LinkedIn Corp (NYSE:LNKD) is severely overvalued. With a $26 billion market capitalization, it’s equivalent to more than five times the value of Blackberry, 18 times the value of China’s biggest social network Renren Inc (NYSE:RENN) or roughly one-third of Facebook Inc (NASDAQ:FB)‘s market capitalization — quite astonishing considering Facebook Inc (NASDAQ:FB) has more than 1 billion users while LinkedIn Corp (NYSE:LNKD) has just 238 million.
Even after acknowledging its strong monetization system, LinkedIn Corp (NYSE:LNKD)’s current 672 P/E ratio doesn’t look healthy or sustainable to me. Yet, the stock price keeps rising like there’s no tomorrow. What is causing this overvaluation and could this be a disaster in the making or just another growth IT stock?
Super overvalued or high growth stock?
With the P/E ratio approaching 700 and the stock price at its all-time high, LinkedIn is clearly overvalued. The question is: can it grow enough to support such a huge P/E metric in an increasingly fierce market where competitor Viadeo, with already more than 50 million members worldwide, is already stronger than LinkedIn in emerging economies?

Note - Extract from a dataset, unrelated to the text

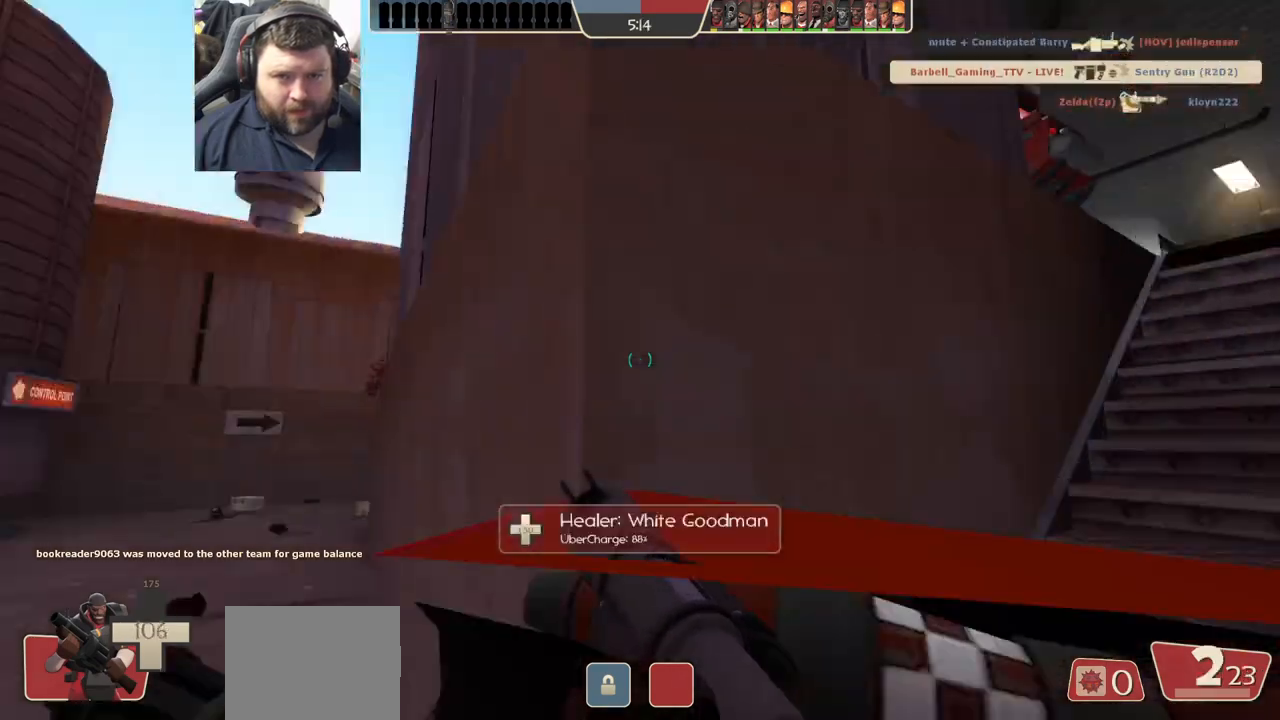
{"buttons": [], "left_stick": "up", "right_stick": "right", "events": [[50, "left_stick", "up-left"], [50, "right_stick", "center"], [183, "right_stick", "left"], [317, "right_stick", "center"], [333, "left_stick", "up"], [433, "right_stick", "right"]]}
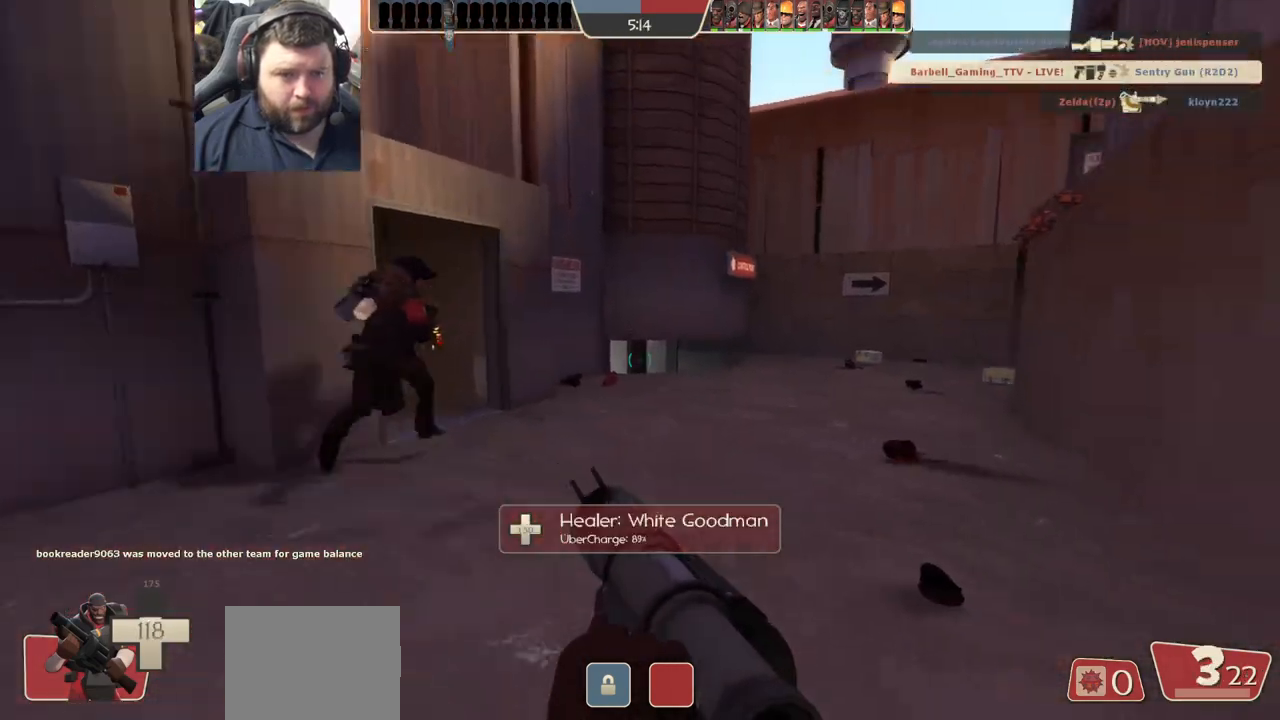
{"buttons": [], "left_stick": "up-left", "right_stick": "right", "events": [[50, "right_stick", "center"], [200, "right_stick", "right"], [233, "left_stick", "up-left"], [350, "right_stick", "center"], [450, "right_stick", "right"]]}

The recent 10.6% price increased was caused because LinkedIn Corp (NYSE:LNKD) managed to beat the Street EPS consensus by $0.03 earnings $0.07 per share, causing the stock to reach a new all-time high, making the stock even more expensive. Truth be told, the second-quarter earnings were quite positive, showing a 33% increase in earnings due to record membership rolls. What does not seem rational is the market’s overreaction to a stock that was already overvalued.
In early May, LinkedIn Corp (NYSE:LNKD) gave a poor weak growth forecast, causing shares to fall more than 10% in after-hours trading despite posting relatively robust first-quarter results. The weak forecast given in the first quarter caused most sell-side analysts to reconsider their price targets. The upside was that by guiding weak guidance, LinkedIn actually lowered the high expectations of the Street and prepared the road for beating the new estimates in the second quarter. And that’s actually what happened last week!
But now expectations are high again. The third quarter is going to be even more difficult to deal with, and considering the astronomical P/E ratio, it’s wise to expect a price correction after the next earnings are released in three months.
LinkedIn: The place where you put your CV online or the hub for all professional activity carried online?
The current market valuation is not sustainable simply because, to support it, we would need to assume an extremely high annual growth rate of users, in the 30%-range, for the next five years. In other words, this implies transforming LinkedIn from its current state into a massive global hub for all kinds of professional activities from software engineering to medicine.
I doubt that will materialize, as users seem to see LinkedIn Corp (NYSE:LNKD) as the place where they can put their CV online, but not where most of their professional activity is being done. Instead, professionals tend to group themselves into smaller, more elitist platforms. Software engineers use Github.com, Financial professionals register at SumZero, Academia.edu is for researchers, RePEC for economists, DeviantArt and Basecamp for designers, Proformative for accounting, Doximity for medicine and so on. Apart from the groups feature, LinkedIn is doing nothing to stop this trend.